### Brano di testo
************
I GAS SERRA

I gas serra (GHG) in agricoltura sono prevalemtemente costituiti da anidride carbonica CO2, metano CH4 e protossido d’azoto NO2.  La loro attività si misura in equivalenti di CO2: fatta 1 l’attività dell’anidride carbonica, 25 è quella del metano e ben 298 quella del protossido d’azoto. In Italia l’emissione dei GHG da parte del settore agricolo è circa 7% del totale (mediamente 10% in tutta la EU) rispetto al settore energetico (oltre 83%) , 6% a quello industriale e 4% al settore dei rifiuti. La minor percentuale italiana è legata alla minore superficie ad uso agricolo rispetto ai grandi produttori europei. La decrescita dei GHG (-16% dal 1990 al 2015) è dovuto alla diminuita disponibilità di suolo agricolo, al minor numero di animali allevati (la zootecnia contribuisce per il 50% dei gas serra agricoli) e alla diminuzione dei concimi azotati.

Nel 2015 il metano costituisce il 61,6% delle emissioni, il prptossido d’azoto il 37% e l’anidride carbonica il 1.4% in termini di CO2 equivalenti e sono diminuite rispettivamente del 13.5, 19.9 e 6% dal 1990. Tuttavia il metano contribuisce per il 42% al totale delle emissioni nazionali e il protossido d’azoto è addirittura la prima fonte delle emissioni italiane con il 68.8%.  Nell’ambito agricolo il 45,9 % deriva dalle fermentazione enteriche e il 29.9 dalla coltivazione dei terreni (Italian Greenhouse Gas Inventory 2017 – Ispra).
************
### Estratto dei dati
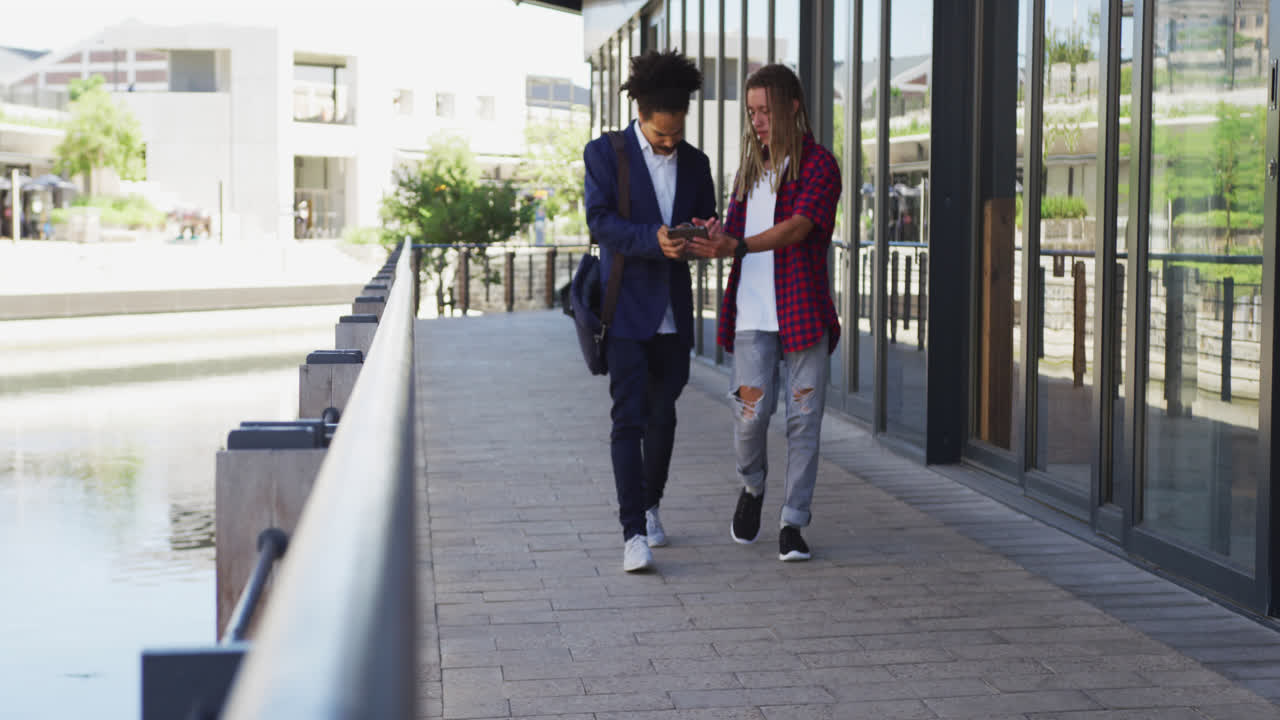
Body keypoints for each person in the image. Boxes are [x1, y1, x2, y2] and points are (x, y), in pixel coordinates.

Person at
************
### Parti dell'esercizio
[a] Nel testo sui gas serra, quale quota delle emissioni totali di gas serra in Italia è attribuita al settore agricolo?
[b] Continua, per favore, il testo sui gas serra a partire dalla sua ultima frase.

### Risultati dell'esercizio
[a] Circa il 7% del totale.

[b]
Il settore energetico ha contribuito più di tutti al miglioramento rispetto alla situazione del 1990, mentre il trasporto mostra un trend in crescita. L’agricoltura non è riuscita finora a raggiungere gli obiettivi stabiliti. La mancanza di tecnologie e buone pratiche può esser la causa del mancato miglioramento.

Il mais coltivato per l’alimentazione del bestiame si avvale dei liquami o dei digestati come fertilizzanti azotati, ma la perdita di azoto sia in forma ammoniacale al momento dello spandimento sia in forma nitrica nei giorni successivi lo spandimento costituisce una preocupazione importante per l’inquinamento e il contenimento dei GHG in agricoltura.

Il biochar utilizzato come ammendante nel terreno può contribuire non solo alla “carbon sink”, ma anche alla riduzione dell’emissione dei gas serra.

I risultati ottenuti nella prova evidenziano sia le emissioni di GHG sia il ruolo del biochar nel contastarle, in particolare quelle di metano e protossido d’azoto che costituiscono i GHG a maggior attività.
L’andamento dei grafici cumulati sulla base dei valori monitorati, evidenzia che il rilascio del protossido di azoto in atmosfera avviene nei primi 20 giorni dall’applicazione per poi stabilizzarsi.in accordo con dati di letteratura.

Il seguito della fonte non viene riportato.